> DOCUMENT SEGMENT
:::::

Have you ever, in your long and lucky life, met someone who just smiled at you and somehow their smile hit you right in the heart? I have. But never has such complicated, raw, needy nonsense ensued as is acted out in Skunkweed, my first Toronto Fringe show of 2015 (playing at Theatre Passe Muraille in the Mainspace). This production of Skunkweed, an Eric Bogosian play, is 100% Bogosian in plot (sex, drugs, and rock’n’roll) and in theme: what would happen if you stopped behaving as you were supposed to, and did what you wanted instead?
Because id and instinct reign supreme, Skunkweed is a test for a company – actors and director alike. There’s a risk of too much stage business clouding the emotional truth of the show, and an equal risk of playing the bits so low-key that it’s hard to see where it’s all coming from. This production hits the sweet spot. There’s a remarkable groundedness in the acting, enough to fully sell even the most outlandish plot turns while also letting the emotional landscape of the play be really present.
I cringed and bit my knuckles and groaned and shook my head, but I also thought about the times I had wanted, dearly and deeply, to behave as honestly as the characters. To take a flyer, to say the thing, to be the one who does something when no one else will. I couldn’t begin to detail the plot (the spoiler issues alone would derail me in three sentences) but imagine the most train wreck morning-after story you’ve ever heard in your whole little life, and add… well, add everything.

:::::

> WORK TO BE COMPLETED
Render this sentence from the theater review into French: "Because id and instinct reign supreme, Skunkweed is a test for a company – actors and director alike."

> Stored data
:::::

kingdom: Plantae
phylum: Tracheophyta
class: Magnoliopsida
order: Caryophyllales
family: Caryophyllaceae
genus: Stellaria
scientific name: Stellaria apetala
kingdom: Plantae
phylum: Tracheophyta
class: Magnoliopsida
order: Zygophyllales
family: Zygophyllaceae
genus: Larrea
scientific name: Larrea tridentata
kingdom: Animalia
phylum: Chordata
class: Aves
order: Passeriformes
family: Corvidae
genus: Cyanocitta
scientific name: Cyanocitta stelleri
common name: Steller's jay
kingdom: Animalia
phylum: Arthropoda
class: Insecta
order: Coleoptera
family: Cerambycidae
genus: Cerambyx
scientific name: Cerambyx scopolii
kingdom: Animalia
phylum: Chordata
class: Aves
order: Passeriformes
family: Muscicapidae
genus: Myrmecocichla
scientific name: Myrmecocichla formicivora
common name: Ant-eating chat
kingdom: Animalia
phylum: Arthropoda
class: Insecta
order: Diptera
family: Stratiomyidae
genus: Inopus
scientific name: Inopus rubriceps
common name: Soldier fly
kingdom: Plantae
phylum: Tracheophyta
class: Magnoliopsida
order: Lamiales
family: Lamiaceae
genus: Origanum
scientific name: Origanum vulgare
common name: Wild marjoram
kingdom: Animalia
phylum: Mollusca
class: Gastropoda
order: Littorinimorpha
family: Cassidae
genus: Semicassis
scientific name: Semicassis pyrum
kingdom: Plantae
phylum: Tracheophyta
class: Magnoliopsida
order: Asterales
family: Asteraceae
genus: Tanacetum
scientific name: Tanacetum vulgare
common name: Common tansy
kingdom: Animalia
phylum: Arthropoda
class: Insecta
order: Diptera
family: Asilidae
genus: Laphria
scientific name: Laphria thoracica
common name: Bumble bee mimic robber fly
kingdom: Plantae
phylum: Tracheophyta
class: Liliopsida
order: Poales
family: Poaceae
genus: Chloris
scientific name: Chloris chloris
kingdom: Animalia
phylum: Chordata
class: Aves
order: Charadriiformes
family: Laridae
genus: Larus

:::::

> FULL RESPONSE
Parce que le ça et l'instinct règnent en maîtres, Skunkweed est une épreuve pour une troupe – acteurs comme metteur en scène.